Top of The data
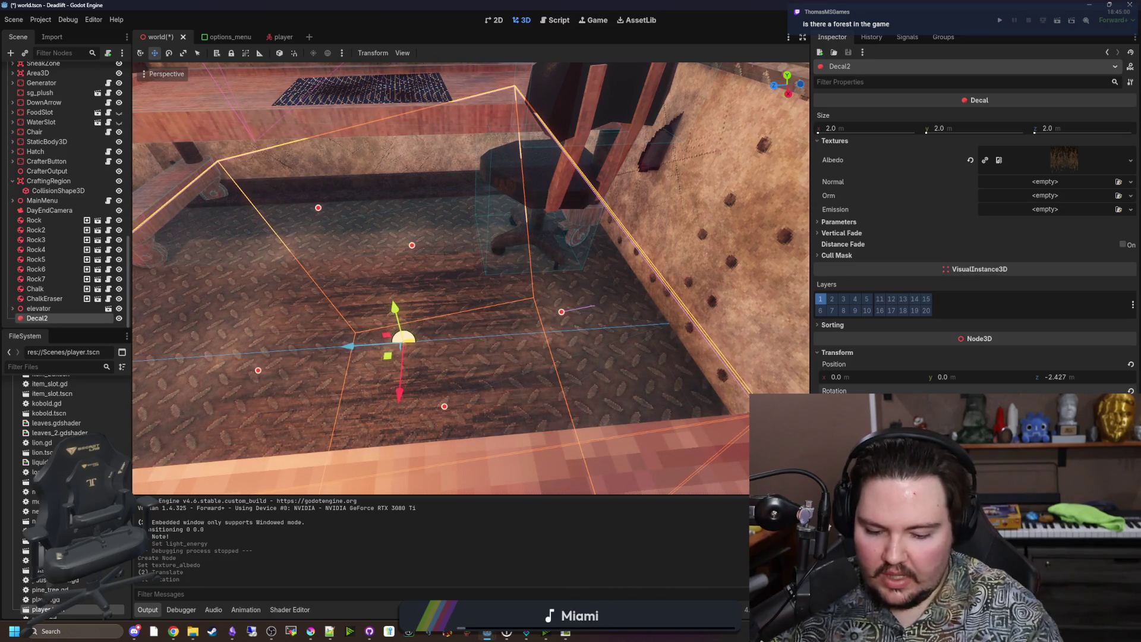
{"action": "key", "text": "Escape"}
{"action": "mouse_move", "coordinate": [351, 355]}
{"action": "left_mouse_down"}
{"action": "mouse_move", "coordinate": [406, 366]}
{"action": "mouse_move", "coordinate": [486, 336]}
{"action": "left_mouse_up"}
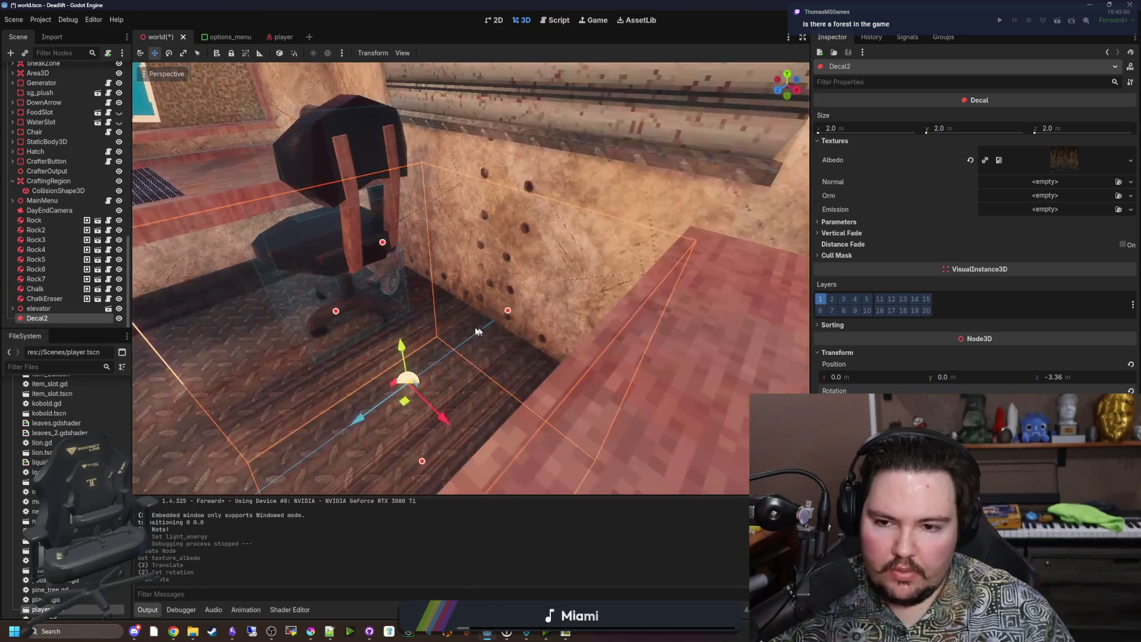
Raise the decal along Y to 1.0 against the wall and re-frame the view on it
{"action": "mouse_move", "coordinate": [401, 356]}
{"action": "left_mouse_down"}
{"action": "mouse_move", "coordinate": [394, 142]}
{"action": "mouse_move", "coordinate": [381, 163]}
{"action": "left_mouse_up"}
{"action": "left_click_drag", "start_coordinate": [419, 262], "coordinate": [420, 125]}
Bottom of The data
Task statement = The output should consist of the records above, reproduced exactly, without pictures.

Finished task =
{"action": "key", "text": "Escape"}
{"action": "mouse_move", "coordinate": [351, 355]}
{"action": "left_mouse_down"}
{"action": "mouse_move", "coordinate": [406, 366]}
{"action": "mouse_move", "coordinate": [486, 336]}
{"action": "left_mouse_up"}
Raise the decal along Y to 1.0 against the wall and re-frame the view on it
{"action": "mouse_move", "coordinate": [401, 356]}
{"action": "left_mouse_down"}
{"action": "mouse_move", "coordinate": [394, 142]}
{"action": "mouse_move", "coordinate": [381, 163]}
{"action": "left_mouse_up"}
{"action": "left_click_drag", "start_coordinate": [419, 262], "coordinate": [420, 125]}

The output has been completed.